Spatio-temporal models

A number of studies also focused on including spatial properties of liver regeneration. Already half a century ago, an ODE-based model for cells at the sinusoidal scale was presented (Sendov and Tsanev, 1968), involving proteins, ribosomes, DNA, and mechanisms predicting cellular death and division. Such models could be used to identify hepatocyte-specific triggers when applying general cell cycle models (see e.g., Kriete et al., 2014). A mechanistic model at the cellular and lobular scale for liver regeneration after CCl4-induced damage at the lobule scale in mice was used to show that not only hepatocyte proliferation but also coordinated cell orientation as well as cell polarity are critical aspects ensuring restoration of the lobular micro-architecture (Höhme et al., 2007; Hoehme et al., 2010).

One common approach for spatio-temporal continuum models of regeneration is using mixture theory (multiphasic approaches) embedded into a biomechanical framework. This allows the integration of underlying biological mechanisms, see among others (Humphrey, 2003; Amar and Goriely, 2005; Ambrosi et al., 2017). The field of growth and remodeling in biomechanics is covered by one-phasic (Menzel and Kuhl, 2012) as well as bi-phasic (Ricken and Bluhm, 2009) approaches. Remodeling processes are presented in Ricken et al. (2010), where a mechanical biphasic model was developed and the effect of outflow obstruction on liver remodeling and hepatic perfusion was studied. Dealing with coupled solid-fluid interaction, a mixture framework using the finite element method was presented (Ricken et al., 2015). This approach allows calculating tissue growth depending on nutrient supply, e.g., diet high of free fatty acids (Waschinsky et al., 2016).

Network models

Furthermore, omics-based network models are commonly used for the initial identification of genes and proteins involved in liver regeneration and are thus used to identify key-molecules to be considered in mechanistic models. However, few studies have employed mathematical modeling based on genome-wide transcriptomics data for the identification of liver regeneration-associated molecular mechanisms and biological pathways. A correlation-based model was inferred from genome-wide transcriptomics data for the identification of molecular mechanisms underlying regeneration induced by partial hepatectomy (Zhou et al., 2014). This identified de-regulation of several genes associated with hepatocyte proliferation, inflammation, and DNA replication processes.

Models of liver function recovery

Only few models of recovery of liver function have been reported, most of them being phenomenological. Liver function (in particular the lack thereof) has mostly been addressed in terms of postoperative liver failure. Well-known risk factors for postoperative liver failure are, e.g., preexisting disease, age, nutrition (Hammond et al., 2011). The risk of liver failure can be predicted partly by preoperative tests and risk-defined score models (Clavien et al., 2007) and additionally by postoperative parameters (Yamanaka et al., 1984).
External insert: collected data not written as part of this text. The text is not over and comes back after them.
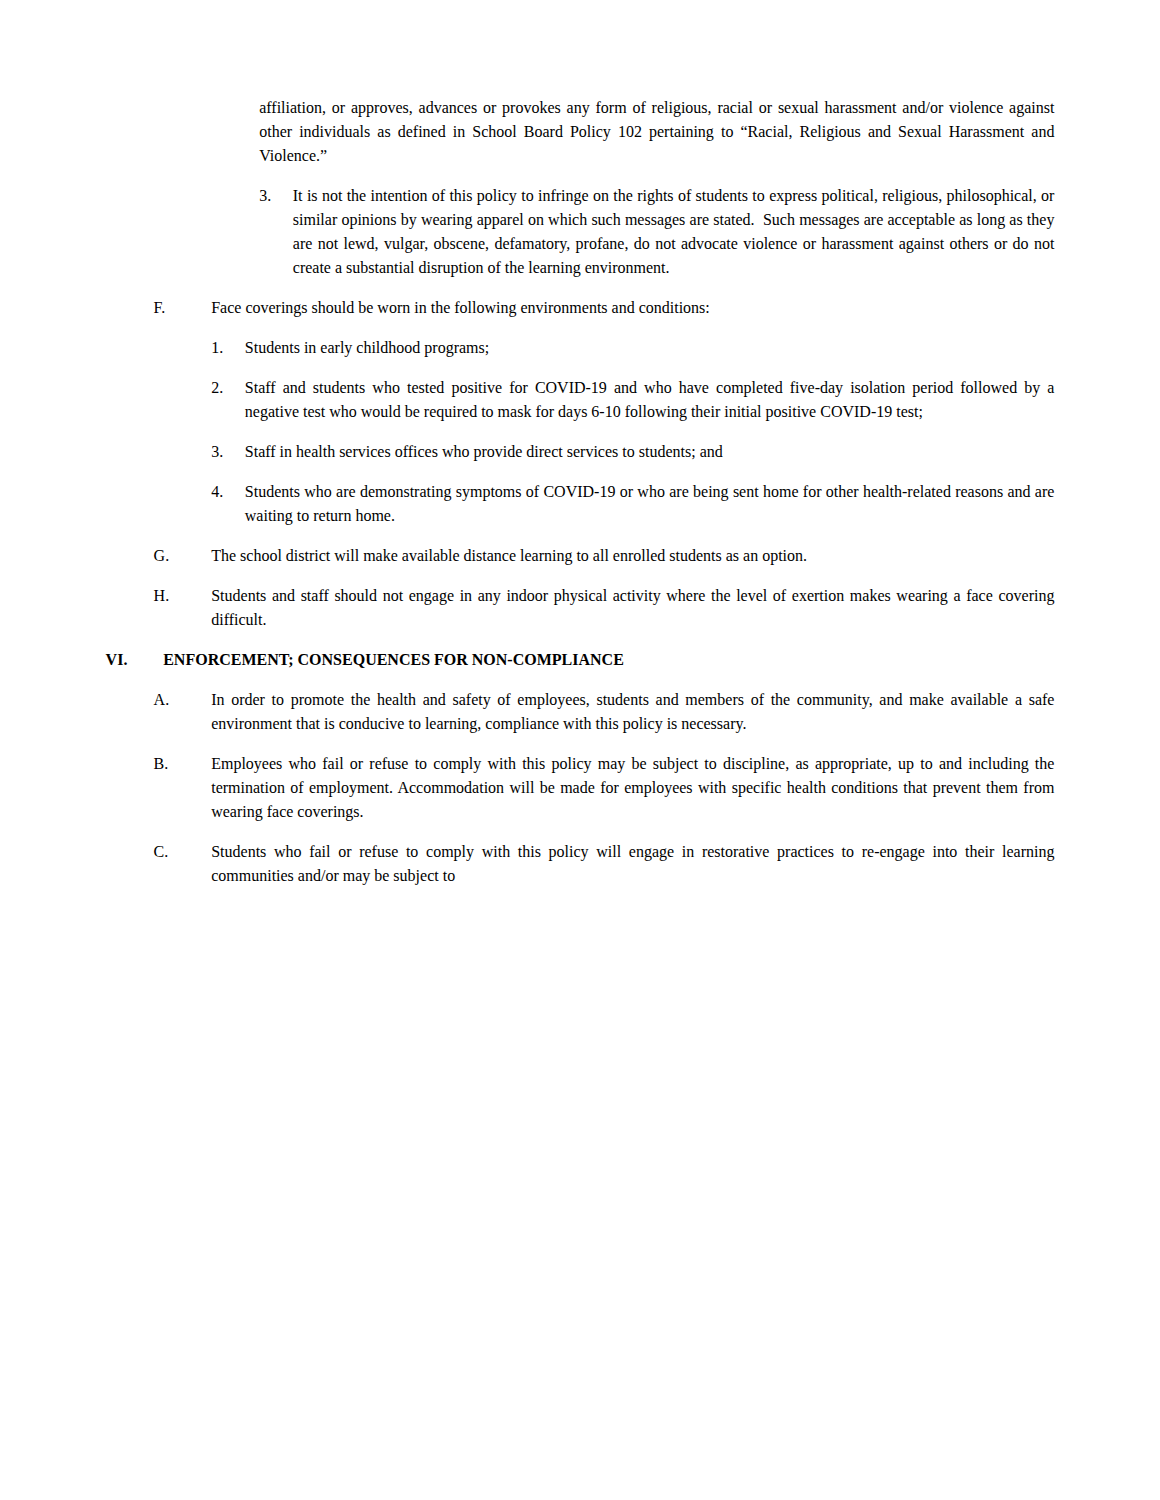affiliation, or approves, advances or provokes any form of religious, racial or sexual harassment and/or violence against other individuals as defined in School Board Policy 102 pertaining to “Racial, Religious and Sexual Harassment and Violence.”
3.
It is not the intention of this policy to infringe on the rights of students to express political, religious, philosophical, or similar opinions by wearing apparel on which such messages are stated. Such messages are acceptable as long as they are not lewd, vulgar, obscene, defamatory, profane, do not advocate violence or harassment against others or do not create a substantial disruption of the learning environment.
F.
Face coverings should be worn in the following environments and conditions:
1.
Students in early childhood programs;
2.
Staff and students who tested positive for COVID-19 and who have completed five-day isolation period followed by a negative test who would be required to mask for days 6-10 following their initial positive COVID-19 test;
3.
Staff in health services offices who provide direct services to students; and
4.
Students who are demonstrating symptoms of COVID-19 or who are being sent home for other health-related reasons and are waiting to return home.
G.
The school district will make available distance learning to all enrolled students as an option.
H.
Students and staff should not engage in any indoor physical activity where the level of exertion makes wearing a face covering difficult.
VI.
ENFORCEMENT; CONSEQUENCES FOR NON-COMPLIANCE
A.
In order to promote the health and safety of employees, students and members of the community, and make available a safe environment that is conducive to learning, compliance with this policy is necessary.
B.
Employees who fail or refuse to comply with this policy may be subject to discipline, as appropriate, up to and including the termination of employment. Accommodation will be made for employees with specific health conditions that prevent them from wearing face coverings.
C.
Students who fail or refuse to comply with this policy will engage in restorative practices to re-engage into their learning communities and/or may be subject to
A mechanistic model (Schliess et al., 2014; Ghallab et al., 2016) of function recovery on the tissue scale deals with the recovery of ammonia detoxification and amino acid metabolism during regeneration after CCl4-induced pericentral necrosis. This model included two selected aspects of liver function and regeneration from damage pattern clearly different from those encountered in surgery, but could be used as a starting point for bridging the cellular and organ scale in regeneration modeling in computational liver surgery.

Perspective: regeneration models in computational liver surgery

To our knowledge, currently no mechanistic mathematical model addresses liver regeneration after hepatic surgery. Future models supporting the prediction of regeneration could be integrated in surgical risk assessment and help preventing postoperative complications. The existing predictions of liver failure could be extended to predicting the recovery of liver function based on more advanced and more mechanistic models. The tissue-scale function recovery model (Schliess et al., 2014; Ghallab et al., 2016) could form the basis for a model describing changes in lobular architecture and its impact on more generic function recovery after resection. The main challenge for modeling recovery of liver function is to link tissue regeneration to metabolism, as already described in the previous subsection. Moreover, correlation of volume and function recovery for different diseases (Yamanaka et al., 1993) could be used for phenomenological models of functional recovery.
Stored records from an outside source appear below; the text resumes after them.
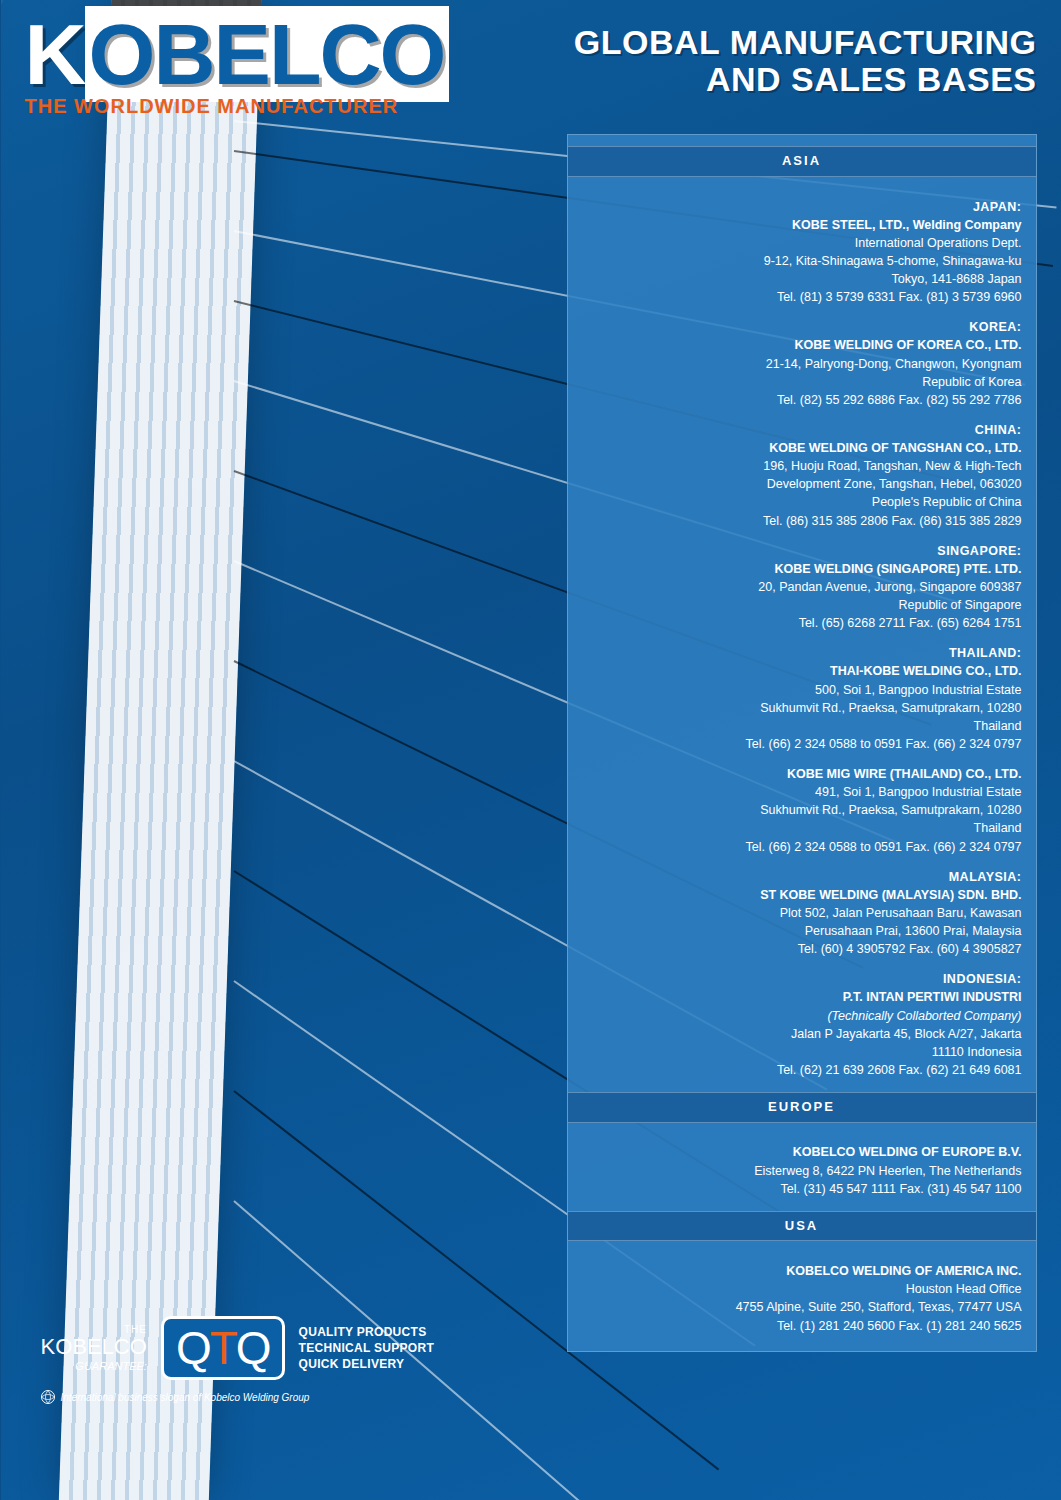KOBELCO
THE WORLDWIDE MANUFACTURER
GLOBAL MANUFACTURING
AND SALES BASES
ASIA
JAPAN:
KOBE STEEL, LTD., Welding Company
International Operations Dept.
9-12, Kita-Shinagawa 5-chome, Shinagawa-ku
Tokyo, 141-8688 Japan
Tel. (81) 3 5739 6331 Fax. (81) 3 5739 6960
KOREA:
KOBE WELDING OF KOREA CO., LTD.
21-14, Palryong-Dong, Changwon, Kyongnam
Republic of Korea
Tel. (82) 55 292 6886 Fax. (82) 55 292 7786
CHINA:
KOBE WELDING OF TANGSHAN CO., LTD.
196, Huoju Road, Tangshan, New & High-Tech
Development Zone, Tangshan, Hebel, 063020
People's Republic of China
Tel. (86) 315 385 2806 Fax. (86) 315 385 2829
SINGAPORE:
KOBE WELDING (SINGAPORE) PTE. LTD.
20, Pandan Avenue, Jurong, Singapore 609387
Republic of Singapore
Tel. (65) 6268 2711 Fax. (65) 6264 1751
THAILAND:
THAI-KOBE WELDING CO., LTD.
500, Soi 1, Bangpoo Industrial Estate
Sukhumvit Rd., Praeksa, Samutprakarn, 10280
Thailand
Tel. (66) 2 324 0588 to 0591 Fax. (66) 2 324 0797
KOBE MIG WIRE (THAILAND) CO., LTD.
491, Soi 1, Bangpoo Industrial Estate
Sukhumvit Rd., Praeksa, Samutprakarn, 10280
Thailand
Tel. (66) 2 324 0588 to 0591 Fax. (66) 2 324 0797
MALAYSIA:
ST KOBE WELDING (MALAYSIA) SDN. BHD.
Plot 502, Jalan Perusahaan Baru, Kawasan
Perusahaan Prai, 13600 Prai, Malaysia
Tel. (60) 4 3905792 Fax. (60) 4 3905827
INDONESIA:
P.T. INTAN PERTIWI INDUSTRI
(Technically Collaborted Company)
Jalan P Jayakarta 45, Block A/27, Jakarta
11110 Indonesia
Tel. (62) 21 639 2608 Fax. (62) 21 649 6081
EUROPE
KOBELCO WELDING OF EUROPE B.V.
Eisterweg 8, 6422 PN Heerlen, The Netherlands
Tel. (31) 45 547 1111 Fax. (31) 45 547 1100
USA
KOBELCO WELDING OF AMERICA INC.
Houston Head Office
4755 Alpine, Suite 250, Stafford, Texas, 77477 USA
Tel. (1) 281 240 5600 Fax. (1) 281 240 5625
THE
KOBELCO
GUARANTEE:
QTQ
QUALITY PRODUCTS
TECHNICAL SUPPORT
QUICK DELIVERY
International business slogan of Kobelco Welding Group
Vision: systems surgery of the liver

Future integrated models of liver metabolism and regeneration should provide function-based risk assessment. Such models need to be accessible via a usable tool for surgery planning. To achieve a more accurate and comprehensive prediction of the functional capacity for Systems Surgery, several medical and computational challenges have to be resolved (Belghiti, 2016).

These challenges involve (a) precise determination of the preoperative state and functional capacity of the liver, taking preexisting disease into account (model input data), (b) estimation of the extent of surgical damage inflicted on the liver during the resection, and (c) prediction of the impact of hepatic tissue loss and surgical damage on the functional capacity of the (diseased) future liver remnant and its recovery process (model output data).

Integrated planning tool for liver resection

Future surgical planning software should include a workflow for function-based risk assessment. Input data data comprise in addition to the liver anatomical architecture also spatially resolved data assessing hepatic perfusion and function as well as clinical data, e.g., quantitative dynamical liver function tests, and information about existing liver disease as summarized graphically in Figure 4. Multi-scale computational models of the liver based on animal models and clinical data will enable to predict in silico function and regeneration after resection in respect to variation of resection surface and safety margins.

Figure 4.

Figure 4

Vision of future liver surgical planning tools. Surgical planning tools of the future will improve risk prediction by accounting for the functional heterogeneity of the healthy and diseased liver and by providing predictions of the functional capacity of the future remnant liver. Multi-scale computational models of the liver will provide the required in silico prediction of function and regeneration (blue box). Key information for surgical planning are time-resolved functional recovery curves, e.g., how clearance of certain substances is affected and recovers after resection. Suitable computational models have to be integrated and validated based on animal models and clinical data (for an overview over computational models of the liver applicable in the context of surgical planning see Tables 13). The input data for such function-based risk assessment includes in addition to the assessment of liver geometry, also the spatially resolved assessment of hepatic perfusion and hepatic function as well as clinical data, e.g., quantitative dynamical liver function tests, and information about existing liver disease. Additional output of the future surgical planning tool includes prediction of selected functions after resection, (e.g., hepatic perfusion, metabolic parameters) and their recovery in respect to variation of resection surface and safety margins. CT image stack adapted from (Figure 1B in Chung et al., 2013), image license: CC-BY (https://creativecommons.org/licenses/by/3.0/).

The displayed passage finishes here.